EXCERTO ESCOLHIDO
□ □ □ □ □ □ □

A inutilidade das coisas

Escrito por Maria Afonso

“Se Saramago erguesse esta rosa tudo se iluminaria, como um corpo e um destino. Poderia eu inventar uma canção e afirmar que o importante é a rosa.”

Está plantada junto à parede da casa. Tal como milhões de rosas terá sido polinizada por insectos. Ignoro se possuirá, como a maioria, cinco pétalas. Tem espinhos rectos densamente compactados. Consta que servem para se proteger de animais. Talvez de quem também lhe queira fazer mal. Do mesmo caule, num ano incomum, nasceram duas rosas gémeas de uma beleza singular. Terá sido a única rosa que colhi dessa roseira. Para a eternizar ofereci-a a uma amiga que ainda a preserva numa caixa de vidro. Trata dela como de algo divino pronto a ser venerado. Se abrirmos a tampa o perfume ainda vive como remanescência da Pérsia antiga.

□ □ □ □ □ □ □

INFORMAÇÃO FORNECIDA
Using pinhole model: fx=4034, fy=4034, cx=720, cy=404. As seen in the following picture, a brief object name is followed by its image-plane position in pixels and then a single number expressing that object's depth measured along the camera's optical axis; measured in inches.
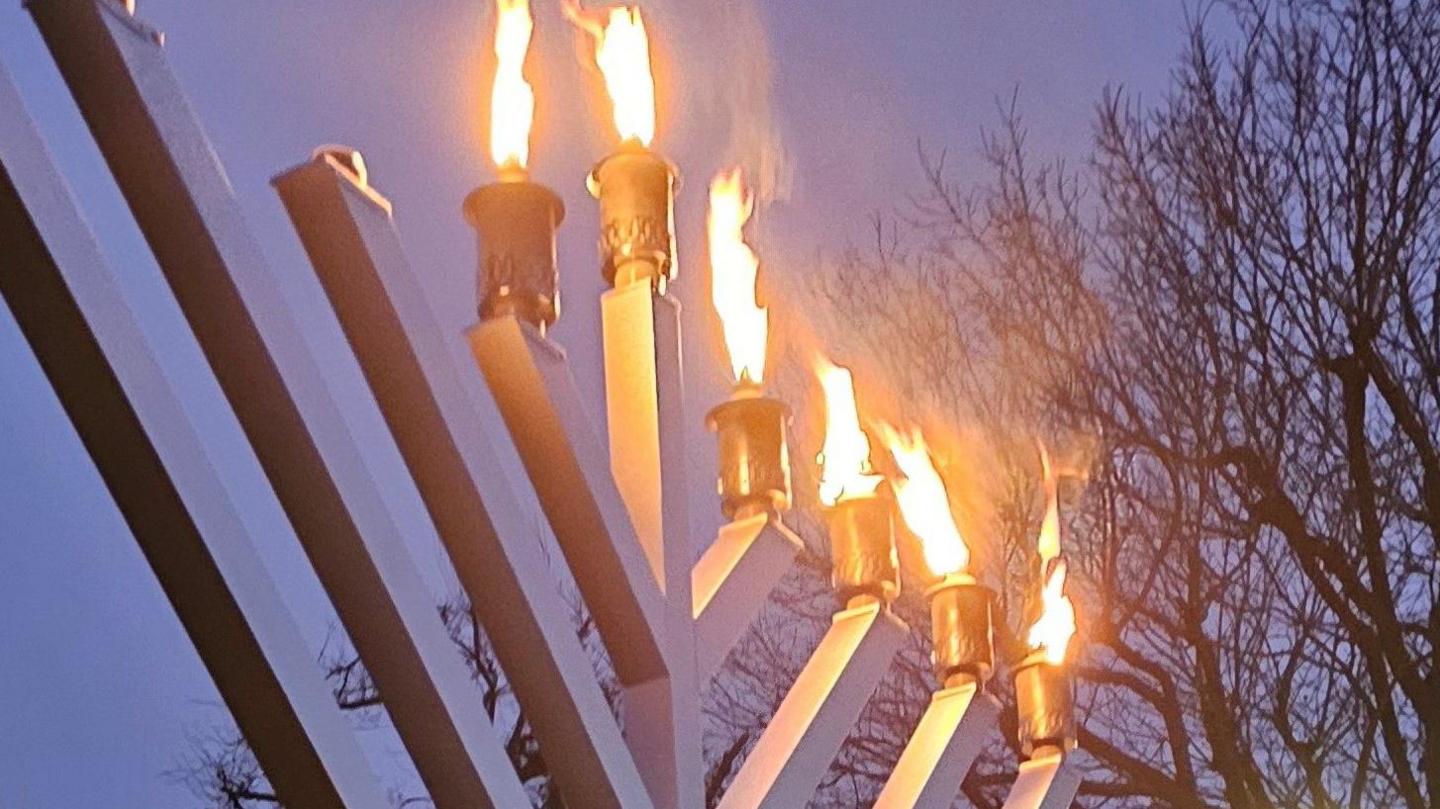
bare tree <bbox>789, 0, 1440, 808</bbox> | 269.5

□ □ □ □ □ □ □

O QUE FAZER
Escreve a continuação do texto sobre a rosa, começando logo a seguir à última frase apresentada. As linhas não servem para nada neste caso.

RESPOSTA ESCRITA
Numa obstinação continua a dar rosas em Janeiro. Aguarda por um milagre de transformação. Que a amparem num manto e que este se abra a uma pergunta indiscreta. Tem sido frio este Janeiro por terras altas. A geada não se compadece, mas ela não tem desistido de lutar para se abrir ao mundo. A verdade é que foi envelhecendo precocemente. É hoje um enorme botão fechado em si mesmo. Resiste como uma espada. Ao vento que lhe ralha oferece uma dança. No branco da parede desenhou uma meia-lua. Debruço-me sobre ela e responde-me com um sorriso perfumado, não obstante a dor que deve sentir. Há vidas de rosas que não são fáceis.
O que sobra da rosa que não cede ao vento? Talvez um rumor onde pousar o ar. Fragmentos de fúria. Ou a incansável aprendizagem do abandono. O tempo vai mostrar os detalhes. Alguns murmúrios assumem o silêncio. Na lonjura. Na tontura da cor que virá. Renascerá noutros fusos horários onde o sol cai devagar. Vibrará com as forças estelares e não olhará para trás. Descobriu a lenda do milagre e do pão não quer saber.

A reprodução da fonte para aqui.